General setting: I am interested in estimating the effect of D
and would like to use within group
variation, which is more plausibility random in this setting.
Are small and unbalanced groups a concern in this case (unbiasedness, consistency etc)? For example, assume N is 200k, there are 56k groups, the average group size is 3.6 (median is 2.0) and almost 50% of groups have just one 1 observation. Of course, there is no within variation for groups with one observation.
Any literature that discusses this case would be helpful.
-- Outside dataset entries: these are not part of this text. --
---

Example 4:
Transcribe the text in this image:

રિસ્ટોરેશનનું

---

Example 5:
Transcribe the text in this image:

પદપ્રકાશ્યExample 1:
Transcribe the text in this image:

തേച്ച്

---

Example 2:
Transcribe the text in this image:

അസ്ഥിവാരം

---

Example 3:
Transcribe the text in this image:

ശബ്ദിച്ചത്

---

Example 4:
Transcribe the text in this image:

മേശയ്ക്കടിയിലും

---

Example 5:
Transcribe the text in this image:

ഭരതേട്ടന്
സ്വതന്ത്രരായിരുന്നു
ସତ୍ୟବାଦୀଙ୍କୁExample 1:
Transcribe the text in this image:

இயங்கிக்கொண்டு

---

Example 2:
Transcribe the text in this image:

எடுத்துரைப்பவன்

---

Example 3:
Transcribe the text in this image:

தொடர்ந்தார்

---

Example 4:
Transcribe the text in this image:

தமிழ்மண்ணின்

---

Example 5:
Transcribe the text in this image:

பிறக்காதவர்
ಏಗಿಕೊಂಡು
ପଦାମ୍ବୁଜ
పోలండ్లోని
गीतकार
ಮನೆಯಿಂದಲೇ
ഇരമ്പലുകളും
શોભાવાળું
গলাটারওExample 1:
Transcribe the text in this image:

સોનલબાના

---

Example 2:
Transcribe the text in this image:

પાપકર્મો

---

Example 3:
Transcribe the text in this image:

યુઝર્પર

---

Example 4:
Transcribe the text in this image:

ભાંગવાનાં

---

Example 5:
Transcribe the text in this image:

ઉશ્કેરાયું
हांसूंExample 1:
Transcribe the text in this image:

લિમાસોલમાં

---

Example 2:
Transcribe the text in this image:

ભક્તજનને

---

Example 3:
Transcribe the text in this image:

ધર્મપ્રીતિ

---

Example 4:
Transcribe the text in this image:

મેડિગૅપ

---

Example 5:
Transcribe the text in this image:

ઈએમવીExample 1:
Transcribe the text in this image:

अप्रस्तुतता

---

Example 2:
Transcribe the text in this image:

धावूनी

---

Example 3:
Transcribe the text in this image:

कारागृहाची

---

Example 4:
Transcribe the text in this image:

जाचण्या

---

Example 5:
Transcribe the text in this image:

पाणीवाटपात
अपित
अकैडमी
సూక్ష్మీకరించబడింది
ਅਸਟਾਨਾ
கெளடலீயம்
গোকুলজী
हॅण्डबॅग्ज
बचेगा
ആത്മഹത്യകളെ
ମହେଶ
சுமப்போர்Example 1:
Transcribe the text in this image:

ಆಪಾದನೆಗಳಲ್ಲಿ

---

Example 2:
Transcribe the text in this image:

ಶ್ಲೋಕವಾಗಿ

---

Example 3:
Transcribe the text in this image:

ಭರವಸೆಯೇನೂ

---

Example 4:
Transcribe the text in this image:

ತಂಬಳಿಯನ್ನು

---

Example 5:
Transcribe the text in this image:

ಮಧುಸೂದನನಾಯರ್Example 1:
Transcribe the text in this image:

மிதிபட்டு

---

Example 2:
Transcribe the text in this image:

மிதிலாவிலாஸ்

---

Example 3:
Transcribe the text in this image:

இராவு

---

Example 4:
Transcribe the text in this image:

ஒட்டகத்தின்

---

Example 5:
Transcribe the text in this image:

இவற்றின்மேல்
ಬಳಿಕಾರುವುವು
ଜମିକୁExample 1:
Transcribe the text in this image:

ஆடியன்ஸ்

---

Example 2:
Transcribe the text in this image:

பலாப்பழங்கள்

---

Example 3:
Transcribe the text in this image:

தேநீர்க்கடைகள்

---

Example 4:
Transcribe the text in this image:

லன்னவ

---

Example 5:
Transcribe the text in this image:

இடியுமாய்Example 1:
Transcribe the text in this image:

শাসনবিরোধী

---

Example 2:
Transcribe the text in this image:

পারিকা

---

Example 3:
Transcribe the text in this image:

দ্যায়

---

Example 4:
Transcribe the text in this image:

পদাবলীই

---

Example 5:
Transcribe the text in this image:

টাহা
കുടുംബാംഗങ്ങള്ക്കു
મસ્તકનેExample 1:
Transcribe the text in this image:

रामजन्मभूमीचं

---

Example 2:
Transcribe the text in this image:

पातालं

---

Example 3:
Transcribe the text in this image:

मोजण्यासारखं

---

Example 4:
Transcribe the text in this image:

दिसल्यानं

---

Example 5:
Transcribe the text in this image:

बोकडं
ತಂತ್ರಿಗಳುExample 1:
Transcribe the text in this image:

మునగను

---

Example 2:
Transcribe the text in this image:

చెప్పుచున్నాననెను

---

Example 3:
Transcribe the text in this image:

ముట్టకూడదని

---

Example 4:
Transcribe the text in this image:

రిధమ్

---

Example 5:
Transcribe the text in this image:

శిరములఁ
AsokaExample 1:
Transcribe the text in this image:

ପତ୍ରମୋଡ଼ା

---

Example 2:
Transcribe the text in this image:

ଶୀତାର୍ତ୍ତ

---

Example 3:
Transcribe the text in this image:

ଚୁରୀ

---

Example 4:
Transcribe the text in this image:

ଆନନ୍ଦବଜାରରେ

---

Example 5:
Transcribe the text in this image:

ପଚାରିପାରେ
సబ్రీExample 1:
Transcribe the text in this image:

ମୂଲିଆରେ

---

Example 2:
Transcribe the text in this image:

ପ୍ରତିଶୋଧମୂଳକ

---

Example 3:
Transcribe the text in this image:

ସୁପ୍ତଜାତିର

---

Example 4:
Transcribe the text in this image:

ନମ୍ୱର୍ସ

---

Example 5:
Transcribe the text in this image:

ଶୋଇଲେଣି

Wooldridge has brief discussions of the "large N and small T" case in his books but they don't answer my questions.
Note: There are various related questions such as this but the discussion focuses on random and not fixed effects models.
Illustration with simulated data
This code simulates data with similar group structure (large number of groups with 1 observation, unbalanced group size)
library("tidyverse")
library("gamlss.dist")
library("fixest")
set.seed(123)
n_groups <- 50000
prop_one <- 0.25
groups <- tibble(
group = 1:n_groups,
obs = rZIP(n_groups, 0.9, prop_one),
) %>%
mutate(obs = round(ifelse(obs == 0, 1, exp(obs))))
b <- 1.2
data <- groups %>%
uncount(obs) %>%
mutate(
D = rbinom(n(), 1, 0.5),
y = D * b + rnorm(n(), mean = 0, sd = 10)
)
model <- feols(y ~ D | group, data = data)
summary(model)
In this setting, my question is whether estimating the effect of $D$ is problematic using a within estimator such as a fixed effect regression model $y_i = \alpha_i + \beta * D + \epsilon_i$ because there is a large proportion of groups with 1 observation and many groups with small N. Of course, with an increasing number of groups with one observation (higher prop_one
parameter), uncertainty in the estimates will increase as well. But does the estimator remain unbiased and consistent? Any other concerns? Any literature that discusses this situation and might point at thresholds?